When Mike flies to California from Hawkins to meet Eleven, we understand that the painting was meant for Mike. Will feels pretty ignored, and the pain is palpable on his face. He is seen being a reluctant third wheel on Mike and ELeven’s date to the rollercoaster rink, where he discovers Eleven’s incessant lies and confronts her about it. Mike gets pissed at Will much later when they argue over Eleven once again, and Mike emphasises how he and Eleven are dating while he and Will are “just friends”. 

Although they later make up, Will carries the picture with him everywhere, thus proving how important it is to him. However, the show cleverly does not reveal the picture that might make an appearance in the second Volume and contain significant clues. Perhaps, like Will’s other drawings over the season, it must have a major significance in the show. 
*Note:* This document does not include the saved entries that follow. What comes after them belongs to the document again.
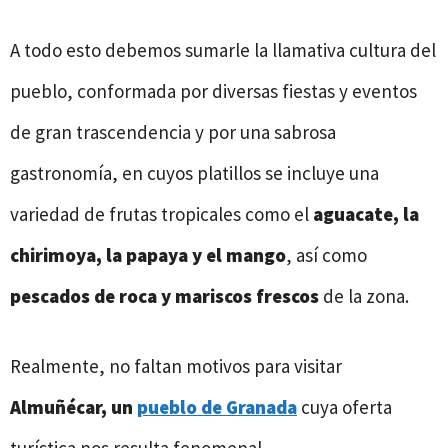
A todo esto debemos sumarle la llamativa cultura del
pueblo, conformada por diversas fiestas y eventos
de gran trascendencia y por una sabrosa
gastronomía, en cuyos platillos se incluye una
variedad de frutas tropicales como el
aguacate, la
chirimoya, la papaya y el mango
, así como
pescados de roca y mariscos frescos
de la zona.
Realmente, no faltan motivos para visitar
Almuñécar, un
pueblo de Granada
cuya oferta
turística nos resulta fenomenal.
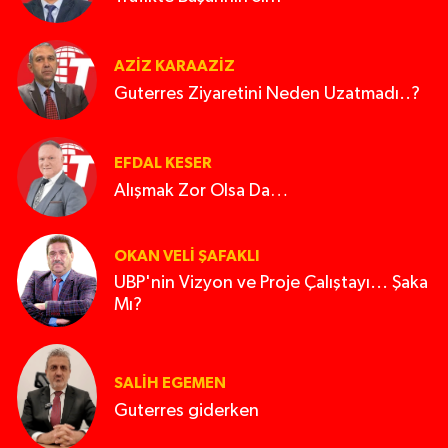
AZIZ KARAAZIZ
Guterres Ziyaretini Neden Uzatmadı..?
EFDAL KESER
Alışmak Zor Olsa Da…
OKAN VELI ŞAFAKLI
UBP'nin Vizyon ve Proje Çalıştayı... Şaka
Mı?
SALIH EGEMEN
Guterres giderken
The producer Shawn Levy addressed the topic by saying that there are not “many accidents” on the show. “There is clear intention and strategy and real thought given to each and every character. So, if you came away from Volume I feeling those bread crumbs of plot and character, it’s probably no accident,” he teased. 

Even in one of the promo videos, Wolfhard and Harbour talked about how Will is “very interested” in “someone else in the group.” 

Since the season is set in the eighties, it is essential to reflect on the societal implications of homosexuality. In the 1980s, the Democrats became the first Party in the US to endorse a gay rights platform. In 1981, however, with the arrival of AIDS, massive discrimination was meted out against homosexuals, both physical and social, which led to massive protests against the same. 

While the stigma regarding homosexuality was omnipresent in the era, it is pretty evident how Will feels about Mike. Although he is talking about Eleven, his words make a lot of sense in the light of these events. He tells Mike, “Sometimes I think it’s just scary to open up like that, to say how you really feel, especially to people you care about the most. Because what if they don’t like the truth?”

While the final Volume of season four will most likely explore the topic in-depth, we are sincerely rooting for Will and his courage to be himself in times that were hostile to anyone who wanted to be in touch with their true feelings.